# Instructions for the task:
Give the records again in full, exactly as they appear, but without the pictures.

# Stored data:

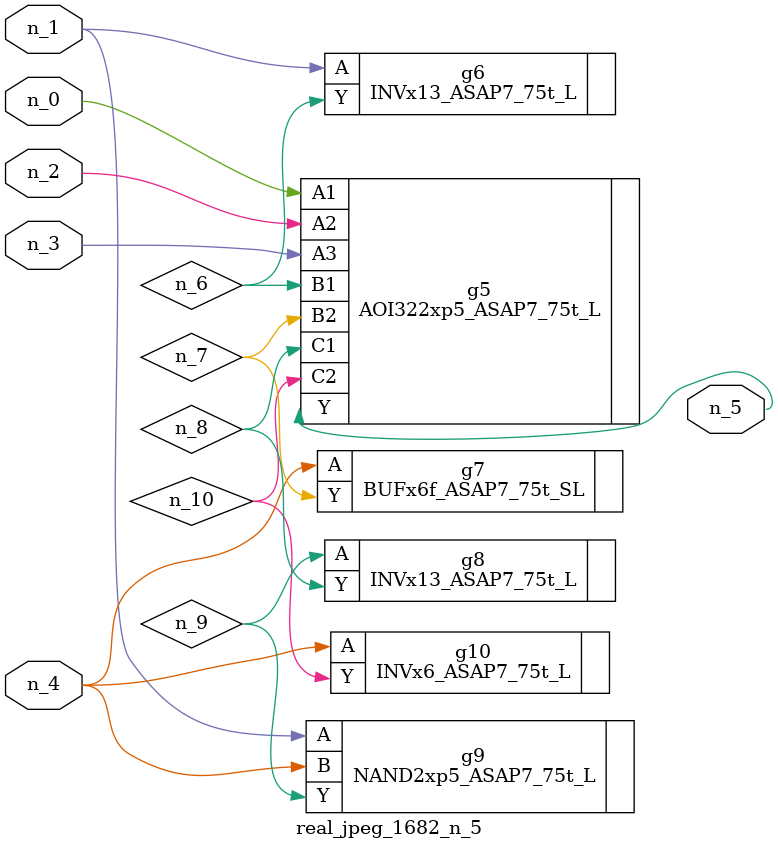
<source format=v>
module real_jpeg_1682_n_5 (n_4, n_0, n_1, n_2, n_3, n_5);

input n_4;
input n_0;
input n_1;
input n_2;
input n_3;

output n_5;

wire n_8;
wire n_6;
wire n_7;
wire n_10;
wire n_9;

AOI322xp5_ASAP7_75t_L g5 ( 
.A1(n_0),
.A2(n_2),
.A3(n_3),
.B1(n_6),
.B2(n_7),
.C1(n_8),
.C2(n_10),
.Y(n_5)
);

INVx13_ASAP7_75t_L g6 ( 
.A(n_1),
.Y(n_6)
);

NAND2xp5_ASAP7_75t_L g9 ( 
.A(n_1),
.B(n_4),
.Y(n_9)
);

BUFx6f_ASAP7_75t_SL g7 ( 
.A(n_4),
.Y(n_7)
);

INVx6_ASAP7_75t_L g10 ( 
.A(n_4),
.Y(n_10)
);

INVx13_ASAP7_75t_L g8 ( 
.A(n_9),
.Y(n_8)
);


endmodule
</source>
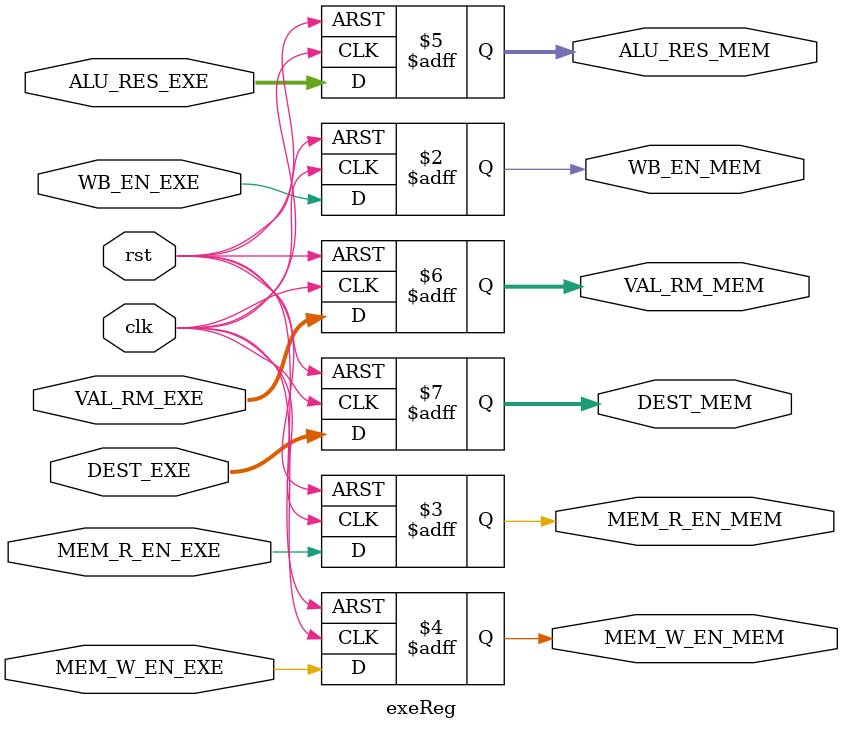
<source format=sv>
`timescale 1ns/1ns

module exeReg (
    input clk, rst,

    input WB_EN_EXE, MEM_R_EN_EXE, MEM_W_EN_EXE,
    input [31:0] ALU_RES_EXE, VAL_RM_EXE,
    input [3:0] DEST_EXE,

    output reg WB_EN_MEM, MEM_R_EN_MEM, MEM_W_EN_MEM,
    output reg [31:0] ALU_RES_MEM, VAL_RM_MEM,
    output reg [3:0] DEST_MEM
);

    always @(posedge clk, posedge rst) begin
        if(rst)begin
            WB_EN_MEM <= 0;
            MEM_R_EN_MEM <= 0;
            MEM_W_EN_MEM <= 0;
            ALU_RES_MEM <= 0;
            VAL_RM_MEM <= 0;
            DEST_MEM <= 0;
        end
        else begin
            WB_EN_MEM <= WB_EN_EXE;
            MEM_R_EN_MEM <= MEM_R_EN_EXE;
            MEM_W_EN_MEM <= MEM_W_EN_EXE;
            ALU_RES_MEM <= ALU_RES_EXE;
            VAL_RM_MEM <= VAL_RM_EXE;
            DEST_MEM <= DEST_EXE;
        end
    end
    
endmodule
</source>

# Solution to this problem:
<source format=v>
module real_jpeg_1682_n_5 (n_4, n_0, n_1, n_2, n_3, n_5);

input n_4;
input n_0;
input n_1;
input n_2;
input n_3;

output n_5;

wire n_8;
wire n_6;
wire n_7;
wire n_10;
wire n_9;

AOI322xp5_ASAP7_75t_L g5 ( 
.A1(n_0),
.A2(n_2),
.A3(n_3),
.B1(n_6),
.B2(n_7),
.C1(n_8),
.C2(n_10),
.Y(n_5)
);

INVx13_ASAP7_75t_L g6 ( 
.A(n_1),
.Y(n_6)
);

NAND2xp5_ASAP7_75t_L g9 ( 
.A(n_1),
.B(n_4),
.Y(n_9)
);

BUFx6f_ASAP7_75t_SL g7 ( 
.A(n_4),
.Y(n_7)
);

INVx6_ASAP7_75t_L g10 ( 
.A(n_4),
.Y(n_10)
);

INVx13_ASAP7_75t_L g8 ( 
.A(n_9),
.Y(n_8)
);


endmodule
</source>
<source format=sv>
`timescale 1ns/1ns

module exeReg (
    input clk, rst,

    input WB_EN_EXE, MEM_R_EN_EXE, MEM_W_EN_EXE,
    input [31:0] ALU_RES_EXE, VAL_RM_EXE,
    input [3:0] DEST_EXE,

    output reg WB_EN_MEM, MEM_R_EN_MEM, MEM_W_EN_MEM,
    output reg [31:0] ALU_RES_MEM, VAL_RM_MEM,
    output reg [3:0] DEST_MEM
);

    always @(posedge clk, posedge rst) begin
        if(rst)begin
            WB_EN_MEM <= 0;
            MEM_R_EN_MEM <= 0;
            MEM_W_EN_MEM <= 0;
            ALU_RES_MEM <= 0;
            VAL_RM_MEM <= 0;
            DEST_MEM <= 0;
        end
        else begin
            WB_EN_MEM <= WB_EN_EXE;
            MEM_R_EN_MEM <= MEM_R_EN_EXE;
            MEM_W_EN_MEM <= MEM_W_EN_EXE;
            ALU_RES_MEM <= ALU_RES_EXE;
            VAL_RM_MEM <= VAL_RM_EXE;
            DEST_MEM <= DEST_EXE;
        end
    end
    
endmodule
</source>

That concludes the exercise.